Diverses hypothèses sont soutenues aujourd’hui par les historiens sur l’affaire Louis XVII :
1o Le dauphin est bien mort au Temple le 8 juin 1795 et il n’y a aucune énigme à son sujet ;
2o Il est mort de maladie plusieurs mois avant son « décès officiel », sans doute en janvier 1794, lors du départ de Simon ; les Conventionnels, consternés de voir disparaître un petit prisonnier qui aurait pu leur servir d’otage dans leurs négociations avec les puissances étrangères, décidèrent de tenir ce décès secret et de substituer à l’enfant royal un enfant anormal, qui mourut effectivement le 8 juin 1795 ;
3o Le dauphin fut enlevé du Temple, soit par Hébert ou par Chaumette, soit par des royalistes, et remplacé par un autre enfant ; ainsi rendu à la liberté, il serait, selon les uns, mort peu après de maladie (en 1801, le général d’Andigné trouva dans les douves du Temple le squelette d’un enfant et imagina qu’il avait sous les yeux les restes de Louis XVII) ; selon les autres, il aurait survécu sous le nom de Naundorff, personnage qui devait faire beaucoup parler de lui.
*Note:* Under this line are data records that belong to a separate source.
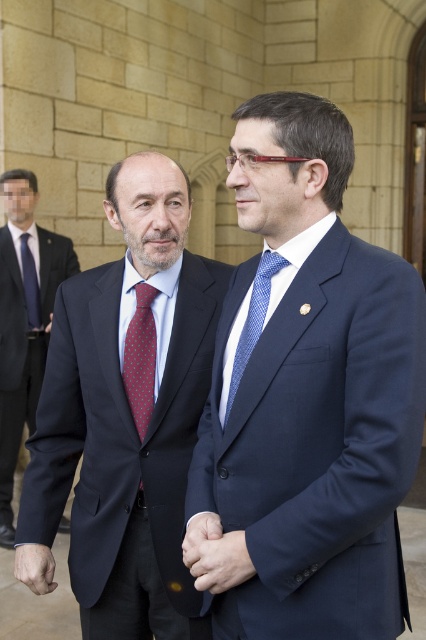
Does blue textured suit at center have a lesser height compared to matte black hand at center?

In fact, blue textured suit at center may be taller than matte black hand at center.

Can you confirm if blue textured suit at center is bigger than matte black hand at center?

Yes, blue textured suit at center is bigger than matte black hand at center.

Who is more distant from viewer, (308, 129) or (227, 586)?

Point (308, 129)

Locate an element on the screen. Image resolution: width=426 pixels, height=640 pixels. blue textured suit at center is located at coordinates (310, 392).

Can you confirm if matte black suit at center is thinner than red dotted tie at left?

No.

Is matte black suit at center to the left of red dotted tie at left from the viewer's perspective?

Incorrect, matte black suit at center is not on the left side of red dotted tie at left.

What do you see at coordinates (23, 321) in the screenshot? Image resolution: width=426 pixels, height=640 pixels. I see `matte black suit at center` at bounding box center [23, 321].

Find the location of a particular element. The height and width of the screenshot is (640, 426). matte black suit at center is located at coordinates (23, 321).

Is blue textured suit at center above red dotted tie at center?

Correct, blue textured suit at center is located above red dotted tie at center.

Who is shorter, blue textured suit at center or red dotted tie at center?

red dotted tie at center

Does point (307, 273) come farther from viewer compared to point (135, 413)?

That is False.

The width and height of the screenshot is (426, 640). I want to click on blue textured suit at center, so click(x=310, y=392).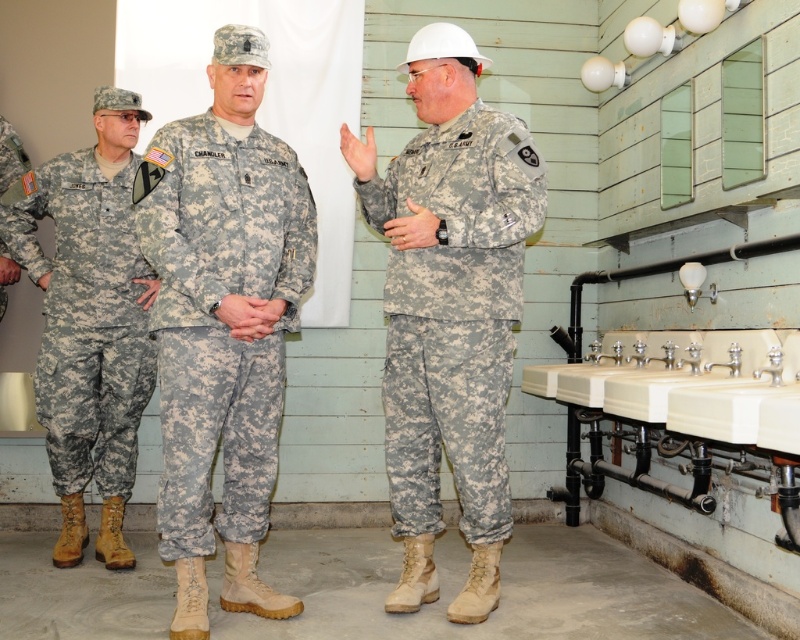
What do you see at coordinates (222, 321) in the screenshot?
I see `camouflage fabric pants at center` at bounding box center [222, 321].

Does camouflage fabric pants at center appear over camouflage fabric pants at left?

Incorrect, camouflage fabric pants at center is not positioned above camouflage fabric pants at left.

Is point (277, 342) positioned before point (61, 300)?

Yes, point (277, 342) is closer to viewer.

The height and width of the screenshot is (640, 800). What are the coordinates of `camouflage fabric pants at center` in the screenshot? It's located at (222, 321).

Who is more distant from viewer, (137, 330) or (788, 436)?

The point (137, 330) is more distant.

From the picture: Is camouflage fabric pants at left taller than white ceramic sink at lower right?

Correct, camouflage fabric pants at left is much taller as white ceramic sink at lower right.

Is point (98, 332) more distant than point (640, 394)?

Yes, point (98, 332) is behind point (640, 394).

Find the location of a particular element. The height and width of the screenshot is (640, 800). camouflage fabric pants at left is located at coordinates (86, 317).

Does camouflage fabric uniform at center lie in front of white ceramic sink at lower right?

No, it is behind white ceramic sink at lower right.

Is point (425, 256) in front of point (788, 362)?

No, (425, 256) is behind (788, 362).

Which is behind, point (454, 216) or point (536, 381)?

Positioned behind is point (536, 381).

Where is `camouflage fabric uniform at center`? camouflage fabric uniform at center is located at coordinates (454, 314).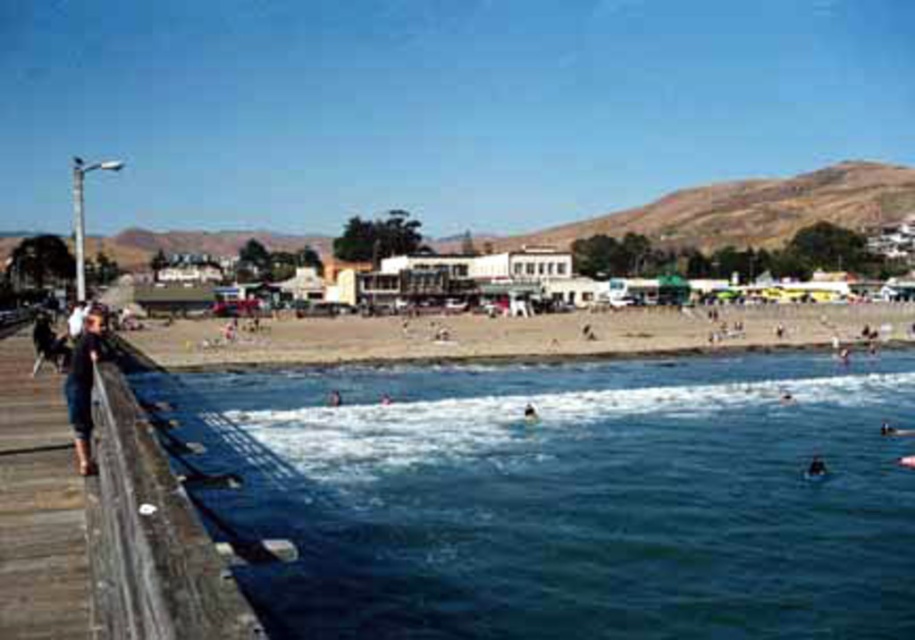
Does dark blue jeans at left have a lesser height compared to dark blue fabric swimmer at lower center?

Incorrect, dark blue jeans at left's height does not fall short of dark blue fabric swimmer at lower center's.

Which is more to the left, dark blue jeans at left or dark blue fabric swimmer at lower center?

dark blue jeans at left is more to the left.

You are a GUI agent. You are given a task and a screenshot of the screen. Output one action in this format:
    pyautogui.click(x=<x>, y=<y>)
    Task: Click on the dark blue jeans at left
    This screenshot has height=640, width=915.
    Given the screenshot: What is the action you would take?
    pyautogui.click(x=83, y=384)

The height and width of the screenshot is (640, 915). What do you see at coordinates (89, 534) in the screenshot?
I see `wooden dock at lower left` at bounding box center [89, 534].

Between wooden dock at lower left and dark blue skin at lower right, which one appears on the left side from the viewer's perspective?

wooden dock at lower left

Which is in front, point (0, 513) or point (813, 476)?

Point (0, 513) is in front.

You are a GUI agent. You are given a task and a screenshot of the screen. Output one action in this format:
    pyautogui.click(x=<x>, y=<y>)
    Task: Click on the wooden dock at lower left
    
    Given the screenshot: What is the action you would take?
    pyautogui.click(x=89, y=534)

Between blue water at lower center and wooden dock at lower left, which one appears on the right side from the viewer's perspective?

From the viewer's perspective, blue water at lower center appears more on the right side.

You are a GUI agent. You are given a task and a screenshot of the screen. Output one action in this format:
    pyautogui.click(x=<x>, y=<y>)
    Task: Click on the blue water at lower center
    
    Given the screenshot: What is the action you would take?
    pyautogui.click(x=567, y=497)

Which is behind, point (650, 560) or point (1, 344)?

Point (1, 344)

Identify the location of blue water at lower center. Image resolution: width=915 pixels, height=640 pixels. (567, 497).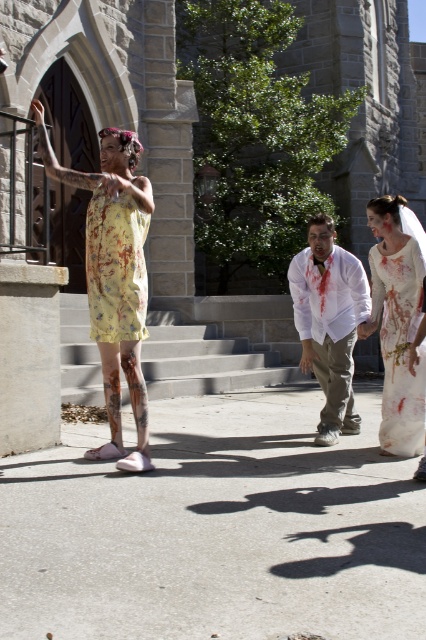
You are organizing a costume parade where participants must walk single file through a narrow corridor. Given the image of the yellow printed dress at left and the white satin dress at center, which costume should be adjusted to ensure they can pass through the corridor without touching each other?

The yellow printed dress at left has a greater width than the white satin dress at center. To ensure they can pass through the corridor without touching, the yellow printed dress at left should be adjusted to reduce its width so both can move through the narrow space.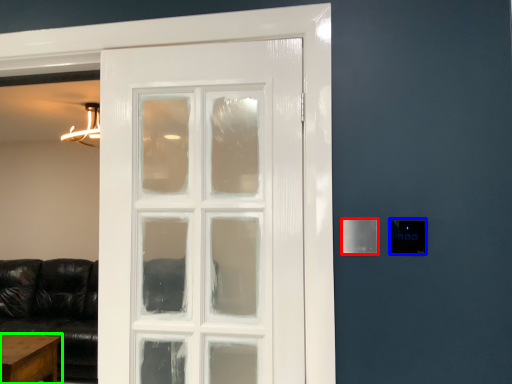
Question: Which is farther away from light switch (highlighted by a red box)? light switch (highlighted by a blue box) or table (highlighted by a green box)?

Choices:
 (A) light switch
 (B) table

Answer: (B)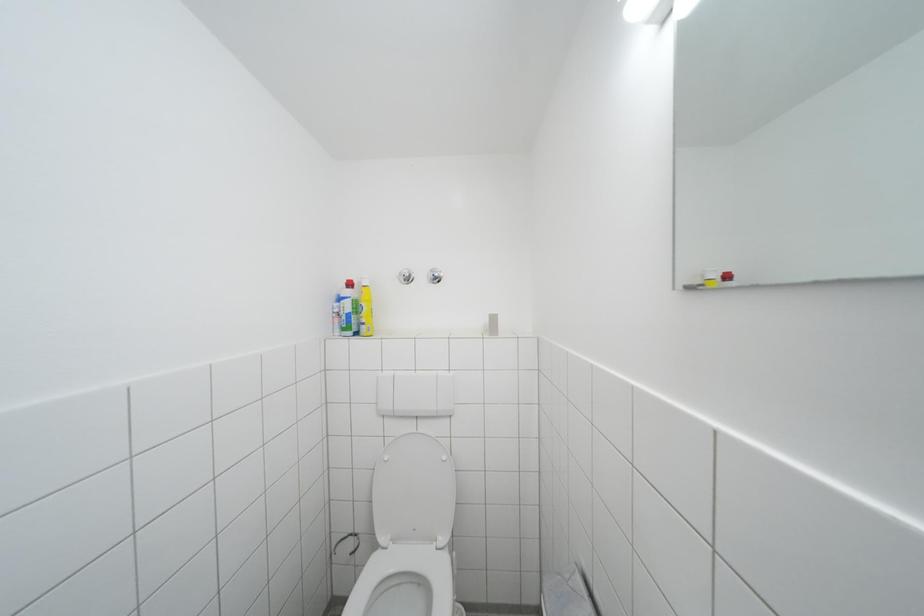
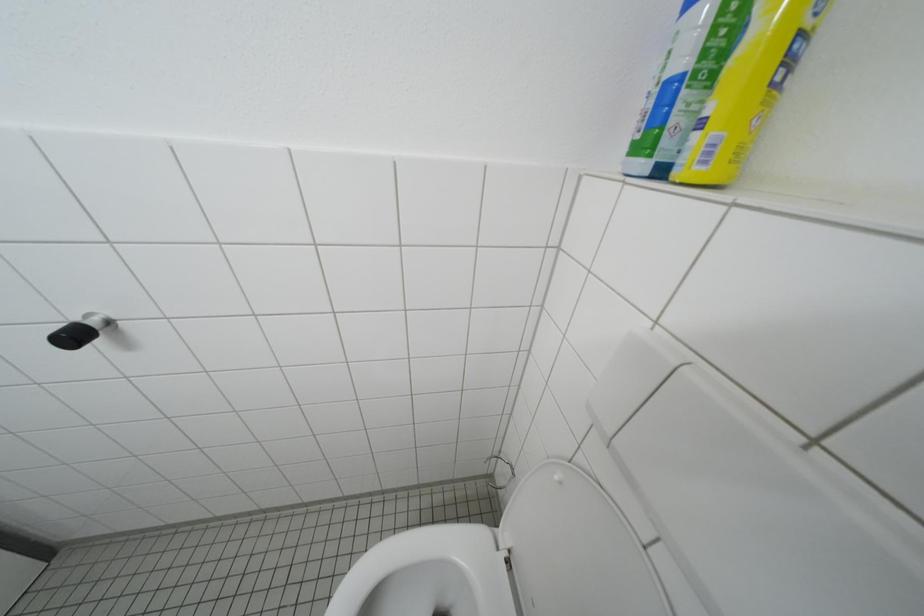
How did the camera likely rotate?

The camera rotated toward left-down.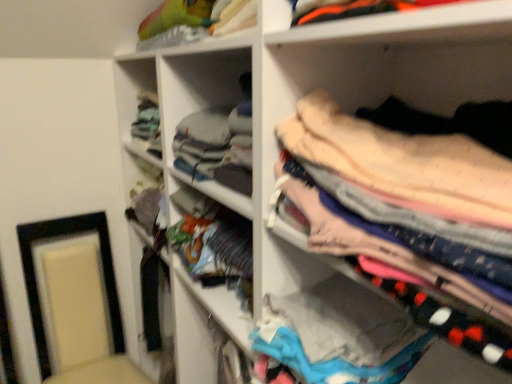
Question: Is there a large distance between soft pink fabric at upper right and matte black picture frame at lower left?

Choices:
 (A) no
 (B) yes

Answer: (B)

Question: From a real-world perspective, is soft pink fabric at upper right physically below matte black picture frame at lower left?

Choices:
 (A) no
 (B) yes

Answer: (A)

Question: Considering the relative sizes of soft pink fabric at upper right and matte black picture frame at lower left in the image provided, is soft pink fabric at upper right bigger than matte black picture frame at lower left?

Choices:
 (A) no
 (B) yes

Answer: (A)

Question: Is matte black picture frame at lower left inside soft pink fabric at upper right?

Choices:
 (A) yes
 (B) no

Answer: (B)

Question: From the image's perspective, is soft pink fabric at upper right on matte black picture frame at lower left?

Choices:
 (A) no
 (B) yes

Answer: (B)

Question: Is soft pink fabric at upper right placed right next to matte black picture frame at lower left?

Choices:
 (A) yes
 (B) no

Answer: (B)

Question: Is matte black picture frame at lower left facing away from soft pink fabric at upper right?

Choices:
 (A) no
 (B) yes

Answer: (A)

Question: Is matte black picture frame at lower left closer to the viewer compared to soft pink fabric at upper right?

Choices:
 (A) no
 (B) yes

Answer: (A)

Question: Is matte black picture frame at lower left facing towards soft pink fabric at upper right?

Choices:
 (A) no
 (B) yes

Answer: (A)

Question: From the image's perspective, is matte black picture frame at lower left below soft pink fabric at upper right?

Choices:
 (A) no
 (B) yes

Answer: (B)

Question: From a real-world perspective, does matte black picture frame at lower left stand above soft pink fabric at upper right?

Choices:
 (A) yes
 (B) no

Answer: (B)

Question: Can you confirm if matte black picture frame at lower left is thinner than soft pink fabric at upper right?

Choices:
 (A) no
 (B) yes

Answer: (A)

Question: Is point (112, 301) positioned closer to the camera than point (451, 233)?

Choices:
 (A) farther
 (B) closer

Answer: (A)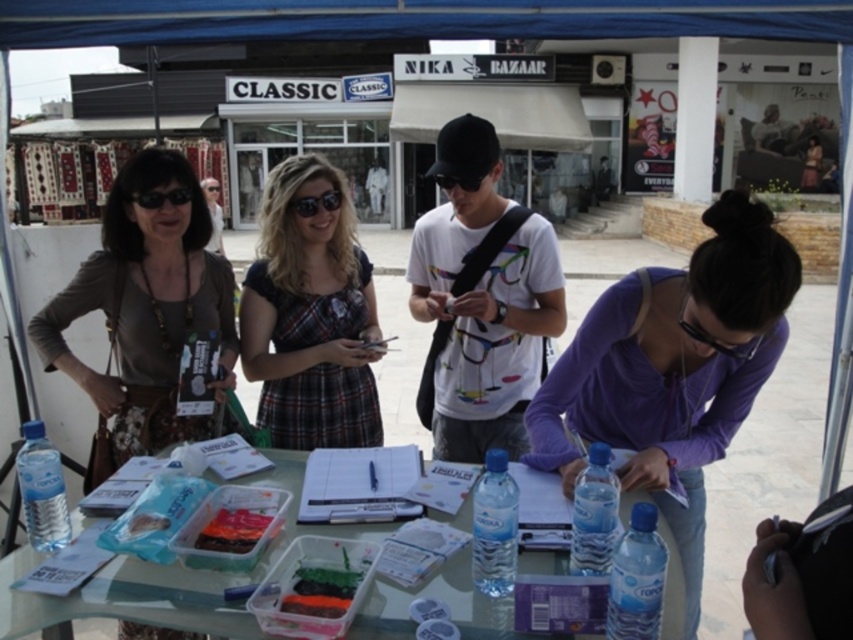
You are standing at the edge of the table looking towards the center. Which of the two points, point (727,307) or point (283,380), is closer to you?

Point (727,307) is closer to the viewer than point (283,380).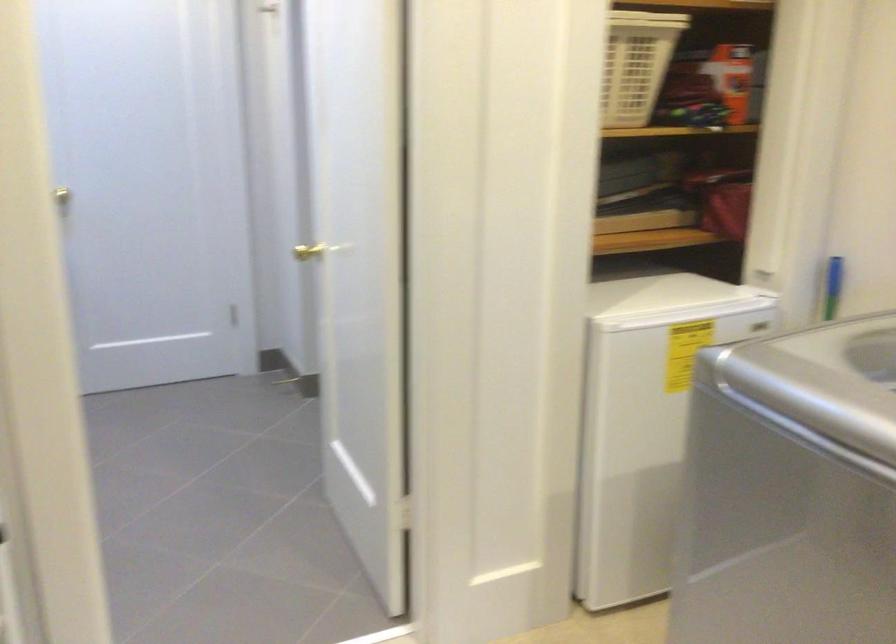
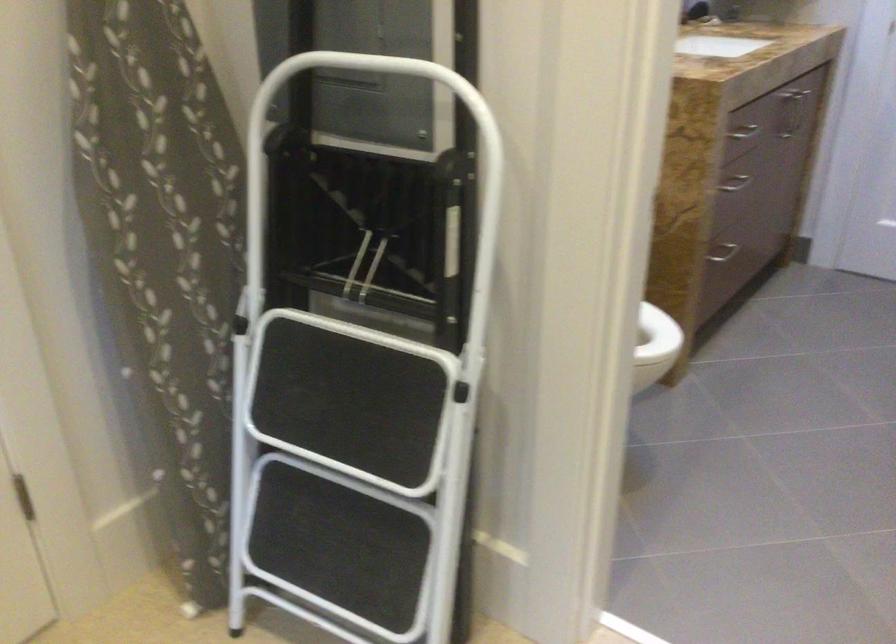
The first image is from the beginning of the video and the second image is from the end. How did the camera likely rotate when shooting the video?

The camera rotated toward left-down.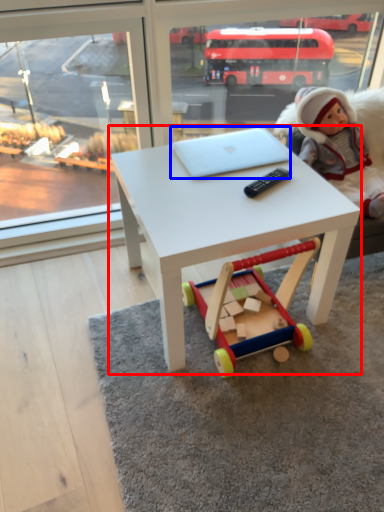
Question: Which point is further to the camera, table (highlighted by a red box) or laptop (highlighted by a blue box)?

Choices:
 (A) table
 (B) laptop

Answer: (B)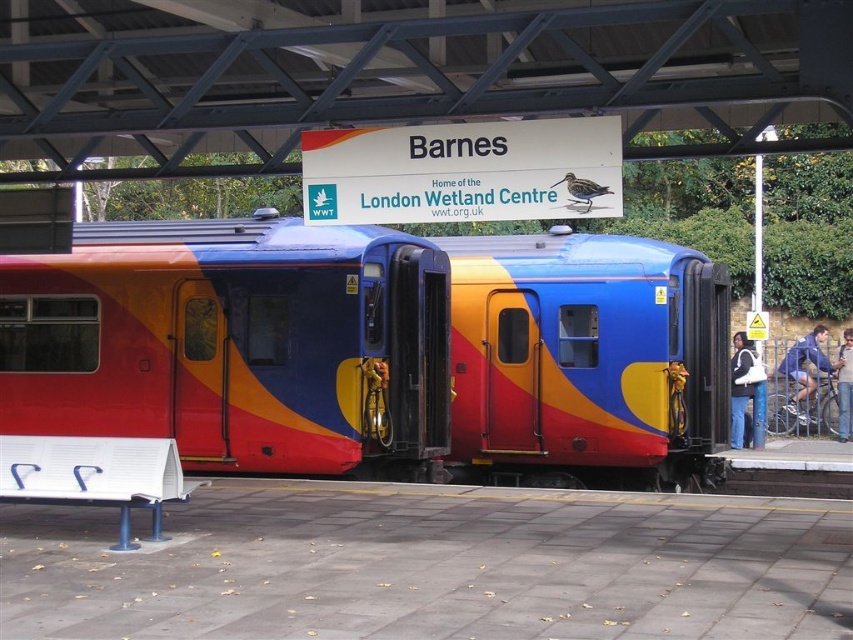
Question: Which point is farther to the camera?

Choices:
 (A) (73, 333)
 (B) (762, 372)
 (C) (804, 422)

Answer: (C)

Question: Which object is farther from the camera taking this photo?

Choices:
 (A) blue denim jacket at right
 (B) matte plastic train at center

Answer: (A)

Question: Where is matte plastic train at center located in relation to matte black jacket at lower right in the image?

Choices:
 (A) right
 (B) left

Answer: (B)

Question: Considering the relative positions of blue denim jacket at right and matte black jacket at lower right in the image provided, where is blue denim jacket at right located with respect to matte black jacket at lower right?

Choices:
 (A) right
 (B) left

Answer: (A)

Question: Which point appears closest to the camera in this image?

Choices:
 (A) (405, 433)
 (B) (836, 378)
 (C) (788, 369)

Answer: (A)

Question: Can you confirm if matte plastic train at center is positioned above denim jacket at right?

Choices:
 (A) no
 (B) yes

Answer: (B)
Les partisans de l’évasion appuient leur thèse sur divers faits : la façon véritablement inhumaine dont le petit reclus du Temple fut séquestré à partir de janvier 1794, de sorte qu’aucune personne l’ayant connu ne pût l’approcher (sa sœur Marie-Thérèse ne fut jamais admise à le revoir), ainsi que sa transformation physique et mentale après le départ de Simon ; l’attitude assez étrange de Louis XVIII après son retour en France à propos de son neveu (ainsi, le roi fit exhumer les restes de Louis XVI et de Marie-Antoinette, mais refusa de faire chercher ceux de l’enfant) ; enfin et surtout les fouilles entreprises à deux reprises (1846 et 1894) au cimetière Sainte-Marguerite : elles permirent de mettre au jour le squelette d’un garçon au crâne scié (cette opération avait effectivement été faite le 9 juin 1794 sur le petit mort du Temple), mais qui était celui d’un adolescent de quatorze ans et non d’un enfant de dix ans. Les historiens restent toujours très passionnés sur la question, mais l’énigme n’a jamais été résolue de façon irréfutable.

A. M.-B.

 G. Lenotre, Louis XVII et l’énigme du Temple (Perrin, 1920 ; nouv. éd., Rencontre, Lausanne, 1967). / P. Sainte-Claire Deville, À la recherche de Louis XVII (Flammarion, 1946). / A. Decaux, Louis XVII retrouvé, Naundorff roi de France (l’Élan, 1947). / M. Constantin-Weyer, Naundorff ou Louis XVII ? (S. F. E. L. T., 1950). / L. Hastier, la Double Mort de Louis XVII (Flammarion, 1951 ; nouv. éd., « J’ai lu », 1968) ; Nouvelles Révélations sur Louis XVII (Fayard, 1954). / M. Garçon, Louis XVII ou la Fausse Énigme (Hachette, 1952 ; nouv. éd., 1968) ; Plaidoyer contre Naundorff (Fayard, 1955). / R. Escaich, l’Affaire Louis XVII devant la justice et devant l’histoire (Éd. de Navarre, 1954). / Le Procès Louis XVII, mai-juillet 1954 (Amiot-Dumont, 1955). / J. P. Romain, les Trois Louis XVII évadés du Temple (Institut des sciences historiques, 1956). / J. Berge, Naundorff était bien Louis XVII (Nouv. éd. latines, 1958). / A. Castelot, Louis XVII (Fayard, 1960 ; nouv. éd., Perrin, 1968). / L. Truc, Histoire et légende de Louis XVII (Hachette, 1965). / E. Muraise, Du Roy perdu à Louis XVII (Julliard, 1967). / R. Reicher, la Survie de Louis XVII (Martineau, 1967).